Write out exactly the lines below that run from the one containing "Moto2 GeoTech 2013 bis 2016" through the one containing "Suzuki GSXR 1000 2005 bis 2008 K5 bis K8", both included, with no other lines.
DATA FOR ANALYSIS below:
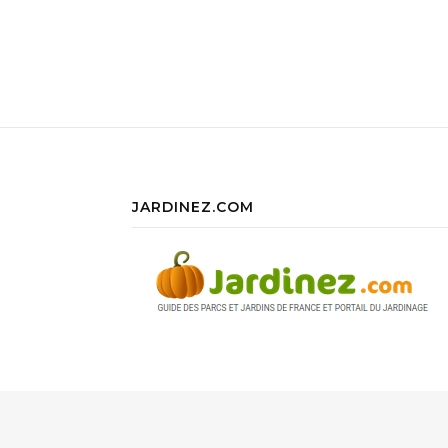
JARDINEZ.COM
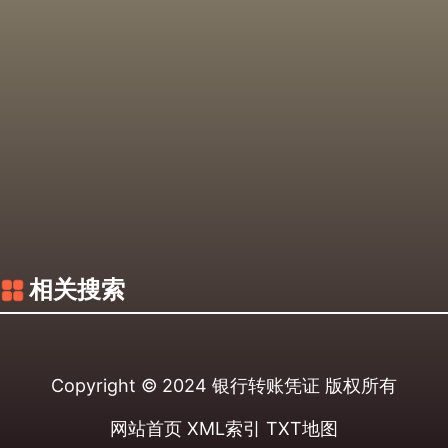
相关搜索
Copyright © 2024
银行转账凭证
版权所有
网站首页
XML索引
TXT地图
End of DATA FOR ANALYSIS.
DATA FOR ANALYSIS below:
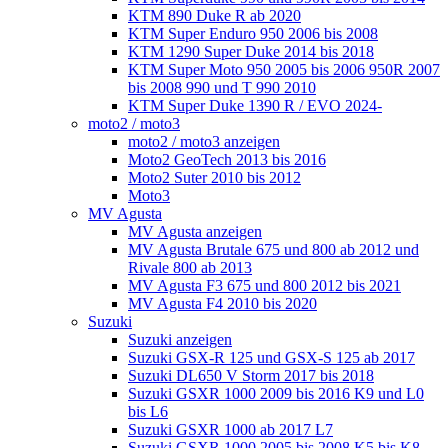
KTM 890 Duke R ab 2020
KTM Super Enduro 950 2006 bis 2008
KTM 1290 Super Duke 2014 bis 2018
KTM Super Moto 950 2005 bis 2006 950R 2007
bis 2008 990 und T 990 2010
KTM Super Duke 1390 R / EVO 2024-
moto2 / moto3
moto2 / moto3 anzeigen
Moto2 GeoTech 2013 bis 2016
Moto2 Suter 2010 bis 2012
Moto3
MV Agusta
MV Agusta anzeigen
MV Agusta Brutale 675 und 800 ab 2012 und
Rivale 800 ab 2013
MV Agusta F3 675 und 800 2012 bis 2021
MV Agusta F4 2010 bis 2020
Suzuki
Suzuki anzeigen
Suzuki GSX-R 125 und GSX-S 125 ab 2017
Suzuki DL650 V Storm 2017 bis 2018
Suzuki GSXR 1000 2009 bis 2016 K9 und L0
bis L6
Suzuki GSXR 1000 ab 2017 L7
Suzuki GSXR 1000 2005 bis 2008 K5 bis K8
End of DATA FOR ANALYSIS.
DATA FOR ANALYSIS below:
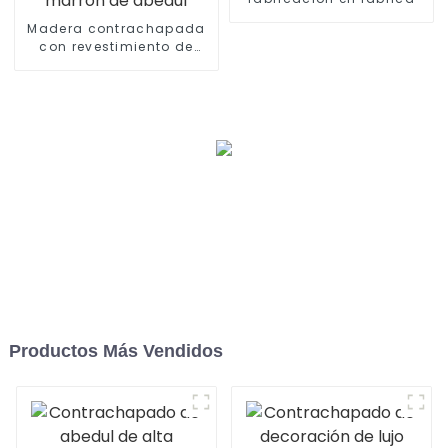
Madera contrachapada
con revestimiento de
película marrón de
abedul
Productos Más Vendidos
End of DATA FOR ANALYSIS.
* **ANSWER FOR THE TASK**
Moto2 GeoTech 2013 bis 2016
Moto2 Suter 2010 bis 2012
Moto3
MV Agusta
MV Agusta anzeigen
MV Agusta Brutale 675 und 800 ab 2012 und
Rivale 800 ab 2013
MV Agusta F3 675 und 800 2012 bis 2021
MV Agusta F4 2010 bis 2020
Suzuki
Suzuki anzeigen
Suzuki GSX-R 125 und GSX-S 125 ab 2017
Suzuki DL650 V Storm 2017 bis 2018
Suzuki GSXR 1000 2009 bis 2016 K9 und L0
bis L6
Suzuki GSXR 1000 ab 2017 L7
Suzuki GSXR 1000 2005 bis 2008 K5 bis K8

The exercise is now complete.